Nenhum desses menores foi assistido por um advogado durante os interrogatórios. Um número menor sofreu maus-tratos, como “soltura de cães ou saco plástico na cabeça”, diz o relatório, pontuando que os palestinos “são as únicas crianças do mundo sistematicamente julgadas em tribunais militares, que invariavelmente não oferecem julgamento justo e violam as normas de justiça para menores”. Em 2013, a UNICEF considerou que os maus-tratos a crianças no sistema de detenção militar israelense são “generalizados, sistemáticos e institucionalizados”.
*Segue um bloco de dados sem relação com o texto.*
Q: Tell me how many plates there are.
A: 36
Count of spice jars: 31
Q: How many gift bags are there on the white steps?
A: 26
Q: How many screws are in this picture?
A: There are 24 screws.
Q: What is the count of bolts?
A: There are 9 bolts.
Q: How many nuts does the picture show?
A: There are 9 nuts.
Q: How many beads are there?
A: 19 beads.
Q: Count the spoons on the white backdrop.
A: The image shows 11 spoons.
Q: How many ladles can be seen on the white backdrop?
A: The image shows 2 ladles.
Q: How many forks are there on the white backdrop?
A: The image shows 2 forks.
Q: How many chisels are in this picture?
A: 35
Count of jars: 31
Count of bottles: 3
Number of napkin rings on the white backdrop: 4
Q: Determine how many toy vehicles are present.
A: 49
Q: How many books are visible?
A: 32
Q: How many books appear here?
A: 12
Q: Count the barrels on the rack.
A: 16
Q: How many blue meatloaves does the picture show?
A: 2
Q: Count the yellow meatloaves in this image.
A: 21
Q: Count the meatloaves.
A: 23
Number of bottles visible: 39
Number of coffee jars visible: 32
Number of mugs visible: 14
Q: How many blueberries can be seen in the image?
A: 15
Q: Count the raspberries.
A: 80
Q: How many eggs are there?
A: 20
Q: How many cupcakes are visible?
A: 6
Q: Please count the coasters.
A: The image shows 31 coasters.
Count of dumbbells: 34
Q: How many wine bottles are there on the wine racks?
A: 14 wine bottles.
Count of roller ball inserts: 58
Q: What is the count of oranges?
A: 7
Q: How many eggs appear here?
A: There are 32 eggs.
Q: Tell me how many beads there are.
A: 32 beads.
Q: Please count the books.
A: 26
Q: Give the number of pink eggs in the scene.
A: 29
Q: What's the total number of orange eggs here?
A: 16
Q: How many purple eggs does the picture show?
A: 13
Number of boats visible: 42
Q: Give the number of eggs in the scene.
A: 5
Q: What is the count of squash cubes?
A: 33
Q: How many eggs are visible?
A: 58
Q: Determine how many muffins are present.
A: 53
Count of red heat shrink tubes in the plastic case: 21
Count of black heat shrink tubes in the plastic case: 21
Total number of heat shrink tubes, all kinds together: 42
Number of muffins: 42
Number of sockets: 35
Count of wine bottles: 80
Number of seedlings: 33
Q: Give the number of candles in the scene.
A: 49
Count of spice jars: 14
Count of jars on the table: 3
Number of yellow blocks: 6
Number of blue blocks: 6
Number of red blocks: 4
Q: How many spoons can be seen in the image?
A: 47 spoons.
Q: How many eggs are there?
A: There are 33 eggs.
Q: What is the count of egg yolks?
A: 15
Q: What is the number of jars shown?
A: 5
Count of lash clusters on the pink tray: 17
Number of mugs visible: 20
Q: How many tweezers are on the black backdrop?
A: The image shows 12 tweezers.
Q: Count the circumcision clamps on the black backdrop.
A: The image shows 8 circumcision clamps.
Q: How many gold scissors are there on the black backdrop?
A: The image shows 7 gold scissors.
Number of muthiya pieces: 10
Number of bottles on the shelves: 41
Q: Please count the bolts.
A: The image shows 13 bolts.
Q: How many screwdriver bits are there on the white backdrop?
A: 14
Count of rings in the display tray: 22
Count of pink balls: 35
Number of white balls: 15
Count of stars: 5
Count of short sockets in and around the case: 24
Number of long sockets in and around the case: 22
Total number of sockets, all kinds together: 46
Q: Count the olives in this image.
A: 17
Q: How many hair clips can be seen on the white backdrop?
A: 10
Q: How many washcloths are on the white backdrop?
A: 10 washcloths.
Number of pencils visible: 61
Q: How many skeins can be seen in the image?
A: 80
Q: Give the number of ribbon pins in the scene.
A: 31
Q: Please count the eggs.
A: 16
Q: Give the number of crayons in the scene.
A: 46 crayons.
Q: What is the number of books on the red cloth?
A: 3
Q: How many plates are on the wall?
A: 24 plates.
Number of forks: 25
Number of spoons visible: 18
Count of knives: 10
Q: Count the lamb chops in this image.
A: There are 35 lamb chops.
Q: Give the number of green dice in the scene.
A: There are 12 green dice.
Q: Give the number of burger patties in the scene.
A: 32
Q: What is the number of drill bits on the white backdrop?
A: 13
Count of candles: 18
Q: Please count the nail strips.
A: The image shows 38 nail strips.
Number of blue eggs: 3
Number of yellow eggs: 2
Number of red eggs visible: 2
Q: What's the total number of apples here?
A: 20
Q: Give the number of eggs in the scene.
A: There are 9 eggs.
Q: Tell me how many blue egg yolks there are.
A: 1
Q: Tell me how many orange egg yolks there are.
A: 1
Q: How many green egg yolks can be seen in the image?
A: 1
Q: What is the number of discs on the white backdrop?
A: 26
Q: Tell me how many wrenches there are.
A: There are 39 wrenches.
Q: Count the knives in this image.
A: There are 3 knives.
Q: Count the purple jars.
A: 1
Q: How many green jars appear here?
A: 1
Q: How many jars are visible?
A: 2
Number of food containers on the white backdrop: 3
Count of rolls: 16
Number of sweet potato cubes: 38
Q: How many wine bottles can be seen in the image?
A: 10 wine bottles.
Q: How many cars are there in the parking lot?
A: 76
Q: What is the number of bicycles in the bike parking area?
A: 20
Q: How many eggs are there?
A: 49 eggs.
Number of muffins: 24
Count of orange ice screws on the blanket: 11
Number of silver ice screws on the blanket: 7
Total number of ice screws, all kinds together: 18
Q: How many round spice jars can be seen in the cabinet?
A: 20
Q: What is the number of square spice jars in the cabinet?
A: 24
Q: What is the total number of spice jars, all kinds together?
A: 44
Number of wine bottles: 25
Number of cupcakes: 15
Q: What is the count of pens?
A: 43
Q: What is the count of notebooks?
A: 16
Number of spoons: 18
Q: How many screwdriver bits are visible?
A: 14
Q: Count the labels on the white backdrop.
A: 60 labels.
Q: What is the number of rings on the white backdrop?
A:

'Atirar pedras' é punível com até 20 anos

A história de Wisam é um exemplo do que expõe o relatório. O estudante do ensino médio foi detido após ser ferido por militares israelenses. Oito dias antes, enquanto estava no telhado da casa de seus tios, uma bala de borracha atingiu sua cabeça e fraturou seu crânio. O jovem seria acusado — as acusações não foram formalizadas — de crimes como “plantar uma mina terrestre”, “posse de armas e explosivos” e, o mais comum: “atirar pedras”, punível com até 20 anos de prisão.

De casa, Wisam vê a estrada exclusiva para judeus que leva ao assentamento de Halamish. A violência causada por esses assentamentos ilegais, construídos em terras usurpadas dos palestinos, também se reflete na detenção e encarceramento de menores. A ONG Military Court Watch calculou em 2019 que os menores palestinos presos viviam, em média, a 900 metros de uma dessas colônias.

Detenção administrativa sem revelar a acusação

Em Ramallah, Ahmed mostra uma marca em seu pulso. É a cicatriz de algemas de plástico tão apertadas “que o fizeram sangrar”. O jovem, de 19 anos, que não revela seu nome verdadeiro por questões de segurança, também foi libertado na troca com o Hamas. Na primeira vez que foi detido, ele tinha 13 anos. Um grande número de soldados invadiu sua casa às três da manhã, e ele foi levado algemado para uma base militar.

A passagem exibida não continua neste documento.